Bicomponent melt spinning of polyamide 6/carbon nanotube/carbon black filaments: Investigation of effect of melt mass-flow rate on electrical conductivity

Abstract

Combining the several mixed phase structures and property profiles with a conductive, high aspect ratios nanofiller such as carbon nanotubes, graphene, and carbon black, specific morphological structures in melt spinning can be reached that offer much more potential for developing new functional fibers. Thus, understanding and controlling filler localization inside the developing phase morphology during melt spinning are the keys to the necessary structures.
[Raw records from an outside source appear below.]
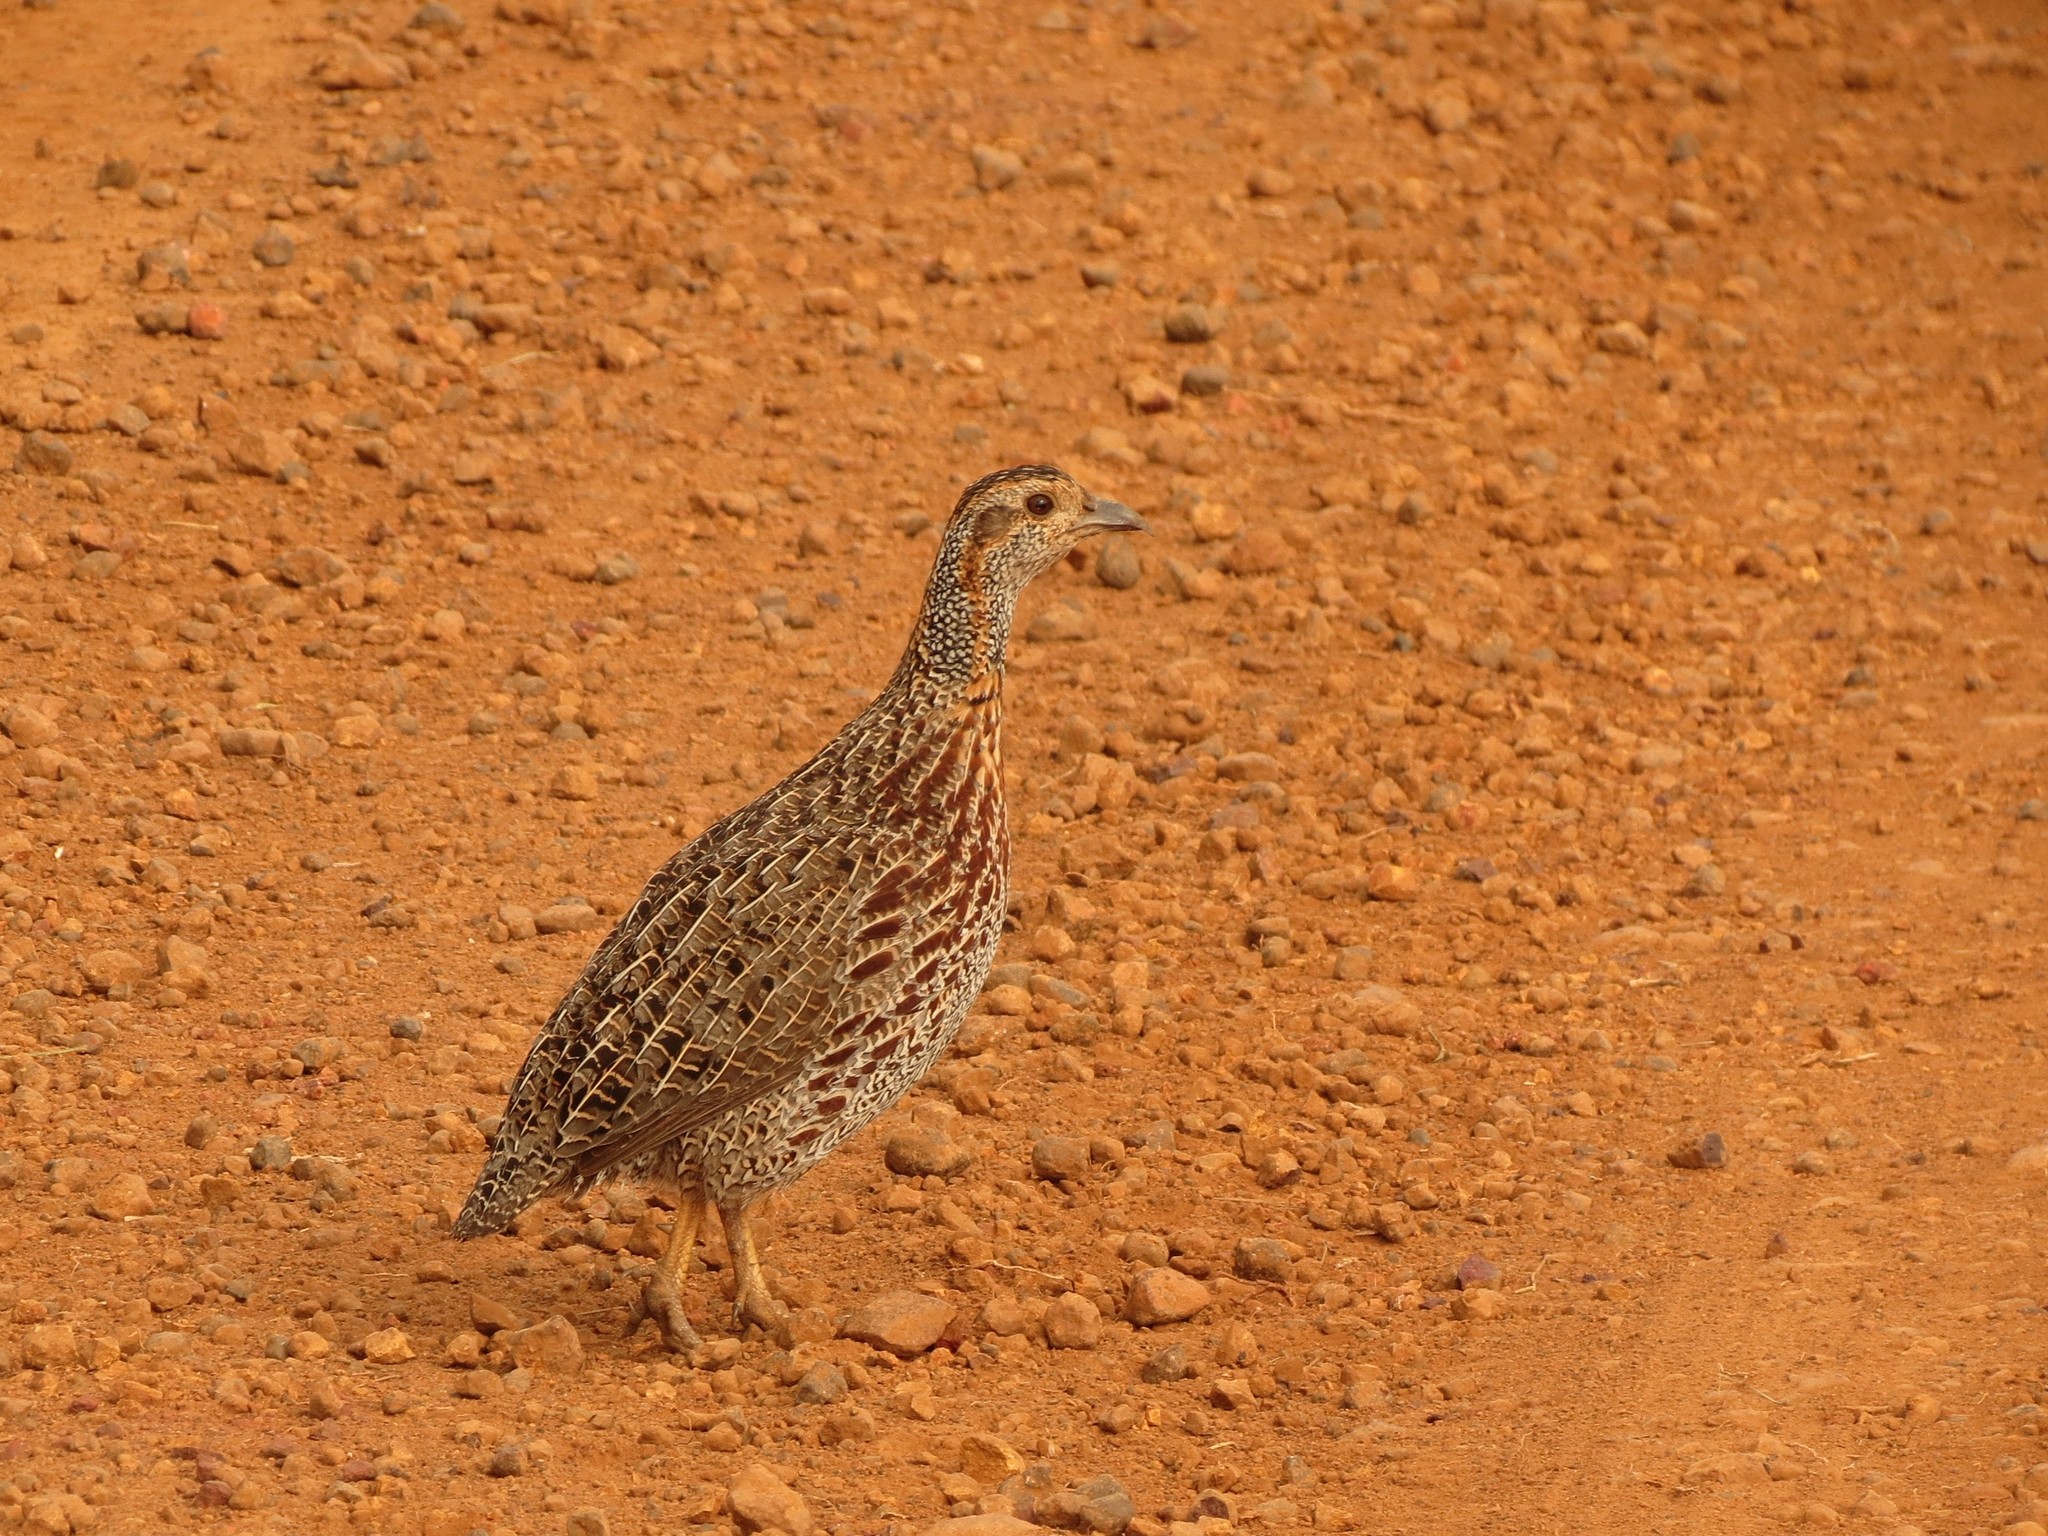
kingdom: Animalia
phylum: Chordata
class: Aves
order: Galliformes
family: Phasianidae
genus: Scleroptila
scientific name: Scleroptila afra
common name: Grey-winged francolin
This work aimed to offer the possibility of producing fibers from electrically conductive polymer composites with a high filler concentration. First, the influence of different commercially available nanofillers, such as multi-wall carbon nanotubes (MWCNTs), graphene and carbon black on Polyamide 6 (PA6)-based nanocomposite melt-spun fibers were examined. Following the lab-scale melt spinning experiments, PA6/MWCNT-CB nanocomposite filaments containing 10 wt% nanofiller (each 5 wt%), were chosen for a pilot-scale bicomponent melt spinning process to investigate the influence of the nanocomposite core material feeding parameters on the properties of melt-spun fibers. The electrical conductivity decreased by half (from 3.13E-02 to 6.72E-03) when melt flow rate was increased from 3 g/min to 6 g/min. Scanning electron microscopy micrographs and thermal gravimetric analysis thermograms showed that the change in MFR values significantly affected the nanocomposite filaments' surface properties.